3.3 Synthèse.

Ce troisième parcours met d’abord à jour un aménagement temporaire de l’équilibre psychique en l’absence d’emploi. Cet aménagement est facilité par l’existence d’un nouveau cadre, l’hôpital de jour, qui assure un certain nombre des fonctions tenues antérieurement par l’emploi : rythme des journées, stimulations, rencontres... Ce contexte particulier conduit M. Bonnet à repérer beaucoup plus clairement qu’un grand nombre de gens la possible désintrication entre l’objet-travail et les fonctions qu’il tient pour le Moi. La satisfaction des besoins d’auto-conservation n’est pas identifiée à un salaire mais peut être assurée par une AAH* ; la satisfaction des besoins de contacts matériels et humains n’est pas associée à l’emploi mais comblée par la participation à différentes associations et par une pratique artistique personnelle. Le besoin d’utilité est lui aussi satisfait hors activité professionnelle grâce à l’engagement caritatif.

Cette désintrication ne peut toutefois être complète dans la mesure où le travail reste le seul objet capable de vraiment répondre aux besoins narcissiques du sujet : besoins ne se limitant pas à l’entretien de l’estime de soi mais consistant en une réparation active d’une image très dégradée. Le parcours de M. Bonnet met ainsi en évidence une fonction fréquemment tenue par l’activité professionnelle et sur laquelle risque d’achopper le processus de deuil. Dans une société où le travail est trop exclusivement synonyme de normalité, de réussite et de valorisation, les sujets dont l’histoire personnelle a été à l’origine de disqualifications risquent de considérer le travail comme la seule voie possible pour soigner leur blessure. M. Bonnet, dont l’histoire tumultueuse est à l’origine de vifs sentiments de honte, cherche ainsi dans le travail un témoin, un révélateur de sa valeur interne. Une activité professionnelle stable lui permettrait de prouver qu’il est digne d’être aimé.

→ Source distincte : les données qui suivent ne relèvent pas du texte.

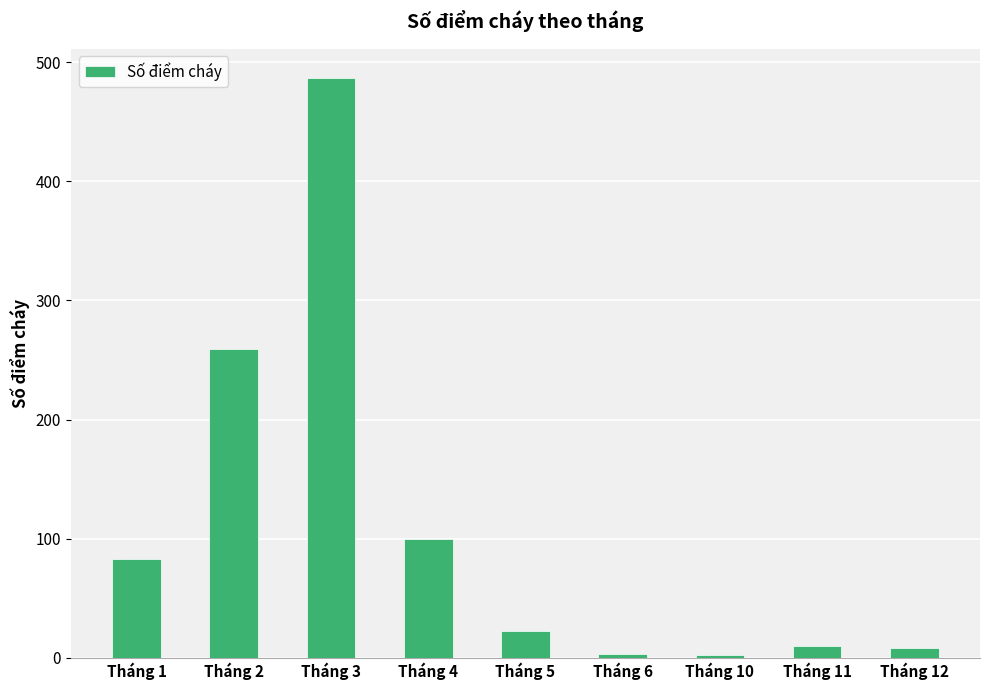

Which has a higher value, Tháng 6 or Tháng 2?

Tháng 2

Cette utilisation de la dimension symbolique du travail, au sens de ce qui montre, rend sensible et visible ce qui est caché, est fort courante et l’on pourrait multiplier les exemples de chômeurs surestimant les vertus de l’activité professionnelle pour soigner leurs blessures narcissiques. Mme V. dont le parcours scolaire a été marqué par l’échec et qui n’a jamais réussi à égaler ses soeurs pour répondre aux attentes de ses parents, place dans le travail son seul espoir de prouver qu’elle est capable de réussir et qu’elle mérite en cela d’être aimée. M. D qui est rejeté par sa famille pratiquante musulmane parce qu’il vit sans être marié avec une femme mère de plusieurs enfants de pères inconnus, voudrait démontrer en décrochant un emploi stable qu’il est un fils honorable et se démarquer de son frère délinquant et toxicomane.

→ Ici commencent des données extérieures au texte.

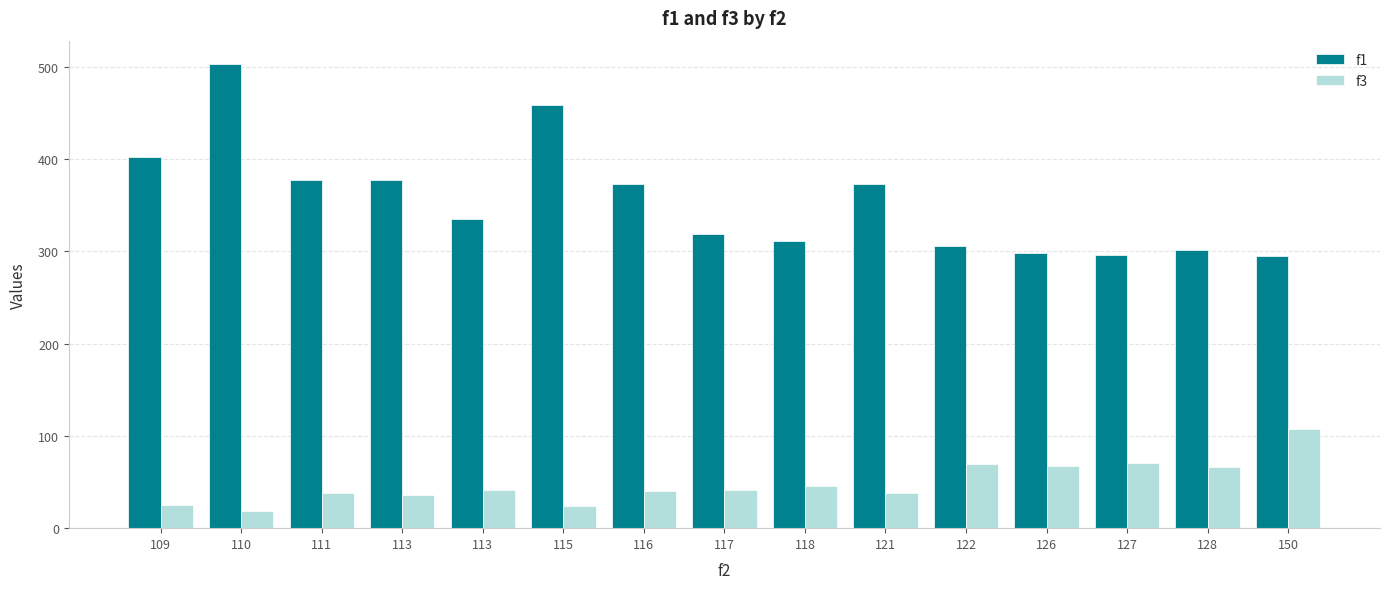

What is the difference between the f3 values at 117 and 122?

28.0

Le travail constitue ainsi pour de nombreux chômeurs un fondement de leur idéal du Moi parce qu’il a été désigné, de manière répétitive, dans les discours parentaux et sociaux comme une activité centrale. Cet idéal s’avère toutefois bien tyrannique lorsque la situation économique rend l’emploi inaccessible. L’échec à atteindre l’objet qui doit permettre de passer d’un Moi peu estimé à un Moi digne d’estime vient renforcer le sentiment de déchéance. On comprend qu’il soit alors bien difficile de s’engager dans un processus de deuil qui signifierait par là même renoncer à l’idéal moteur de l’existence.